Quizá el tocar fondo, me obligó a cambiar el chip. He ido al psicólogo y he descubierto que, por lo pronto, tengo desinterés hacia el sexo. No me he encontrado con ninguna persona, sea hombre o mujer, que despierte en mí esa atracción. No es una cuestión religiosa, ni otros motivos poéticos del calibre: “entregar mi flor, conservar la pureza”. No, es que me la bufa. No me quiero casar ni tener hijos, no me apetece tener pareja, aunque socialmente no esté del todo bien visto. No entra en mis planes y ya está. 

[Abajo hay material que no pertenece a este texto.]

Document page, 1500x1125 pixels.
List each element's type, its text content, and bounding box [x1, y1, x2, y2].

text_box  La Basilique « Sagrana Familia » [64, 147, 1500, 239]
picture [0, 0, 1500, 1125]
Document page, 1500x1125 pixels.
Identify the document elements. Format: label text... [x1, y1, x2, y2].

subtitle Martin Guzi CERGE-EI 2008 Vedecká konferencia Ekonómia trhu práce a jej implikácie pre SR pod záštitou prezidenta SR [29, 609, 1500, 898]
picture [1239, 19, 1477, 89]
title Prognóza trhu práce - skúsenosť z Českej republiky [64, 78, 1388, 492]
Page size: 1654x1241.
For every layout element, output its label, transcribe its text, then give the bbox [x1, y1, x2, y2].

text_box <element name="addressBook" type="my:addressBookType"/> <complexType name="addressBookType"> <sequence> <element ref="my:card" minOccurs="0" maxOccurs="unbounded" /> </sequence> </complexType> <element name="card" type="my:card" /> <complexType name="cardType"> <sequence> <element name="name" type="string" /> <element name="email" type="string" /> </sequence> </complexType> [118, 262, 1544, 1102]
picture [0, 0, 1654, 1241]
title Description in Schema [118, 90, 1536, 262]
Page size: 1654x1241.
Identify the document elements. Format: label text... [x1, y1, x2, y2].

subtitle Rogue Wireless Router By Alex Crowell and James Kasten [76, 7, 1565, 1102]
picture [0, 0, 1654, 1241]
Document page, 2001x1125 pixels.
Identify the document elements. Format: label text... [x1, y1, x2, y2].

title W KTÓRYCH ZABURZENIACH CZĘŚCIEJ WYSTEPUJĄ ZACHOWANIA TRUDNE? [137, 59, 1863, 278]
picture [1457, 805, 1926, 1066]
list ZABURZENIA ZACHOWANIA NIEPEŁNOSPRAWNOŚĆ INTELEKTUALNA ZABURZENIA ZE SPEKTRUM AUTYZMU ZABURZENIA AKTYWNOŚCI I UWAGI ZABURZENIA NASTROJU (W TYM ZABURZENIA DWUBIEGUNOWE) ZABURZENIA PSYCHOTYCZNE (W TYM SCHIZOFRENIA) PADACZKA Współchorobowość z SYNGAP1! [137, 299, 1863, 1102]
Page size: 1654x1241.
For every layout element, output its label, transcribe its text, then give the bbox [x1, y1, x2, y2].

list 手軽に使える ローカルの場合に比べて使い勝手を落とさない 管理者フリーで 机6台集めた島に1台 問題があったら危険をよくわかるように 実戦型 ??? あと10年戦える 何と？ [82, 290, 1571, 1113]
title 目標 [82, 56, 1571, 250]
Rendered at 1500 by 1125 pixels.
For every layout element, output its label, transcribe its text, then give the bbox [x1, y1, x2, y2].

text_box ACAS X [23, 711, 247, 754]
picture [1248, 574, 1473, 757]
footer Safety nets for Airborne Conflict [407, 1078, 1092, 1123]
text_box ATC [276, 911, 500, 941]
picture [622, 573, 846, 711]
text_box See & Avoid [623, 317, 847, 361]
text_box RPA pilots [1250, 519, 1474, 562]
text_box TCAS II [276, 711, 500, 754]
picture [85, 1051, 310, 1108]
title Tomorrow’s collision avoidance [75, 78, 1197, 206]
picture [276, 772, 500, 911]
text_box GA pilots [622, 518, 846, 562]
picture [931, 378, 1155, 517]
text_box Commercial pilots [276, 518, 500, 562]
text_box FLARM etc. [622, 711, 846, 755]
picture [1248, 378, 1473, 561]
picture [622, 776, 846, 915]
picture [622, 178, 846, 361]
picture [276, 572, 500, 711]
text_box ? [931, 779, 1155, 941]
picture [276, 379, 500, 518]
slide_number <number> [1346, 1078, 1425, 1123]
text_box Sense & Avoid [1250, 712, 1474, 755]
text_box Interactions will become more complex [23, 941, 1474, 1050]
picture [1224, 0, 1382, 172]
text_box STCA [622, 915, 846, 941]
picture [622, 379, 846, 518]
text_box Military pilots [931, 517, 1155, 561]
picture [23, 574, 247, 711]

Durante el proceso de aceptación, entendí que chasqueo los dedos y le pongo solución a este asunto a golpe de Tinder, pero no va conmigo. He aprendido a experimentar con mi propia sexualidad y tampoco me gusta. ¿Y sabes qué? ¡Tampoco pasa nada! Estoy feliz así, no tengo ninguna carencia. Me gusta vivir sumergida entre libros, con mi té y disfrutando de la soledad. 

 

Es una elección

Parece que nuestro valor como mujeres, como personas, depende de que tengamos una pareja al lado (sea hombre o mujer) que nos lo recuerde y se lo grite al mundo. En mi caso, hasta que no me fui acercando a los 30, cuando por fin empecé a aprender a aceptarme un poquito más, no perdí la vergüenza de decir en voz alta que seguía siendo virgen. Al final es una ELECCIÓN y NADIE tiene derecho a arrebatárnosla. Vivimos en una sociedad en la que existen términos diferentes para muy diversas identidades sexuales, incluyendo la asexualidad. Puedes tener pareja y no sentir la necesidad de mantener relaciones sexuales. Puedes no mantener una relación estable pero gustarte el sexo y tener relaciones con quien te dé la gana. Puedes simplemente no tener nada de eso y ser feliz, sentirte realizada.

Y estará BIEN, porque habrá sido tu decisión. A todas las mujeres que se sienten cohibidas por este tema, solo quiero decirles esto: si no quieres hacerlo, si no te apetece, si no te sientes preparada, NO lo hagas. Tu cuerpo es tuyo y de nadie más.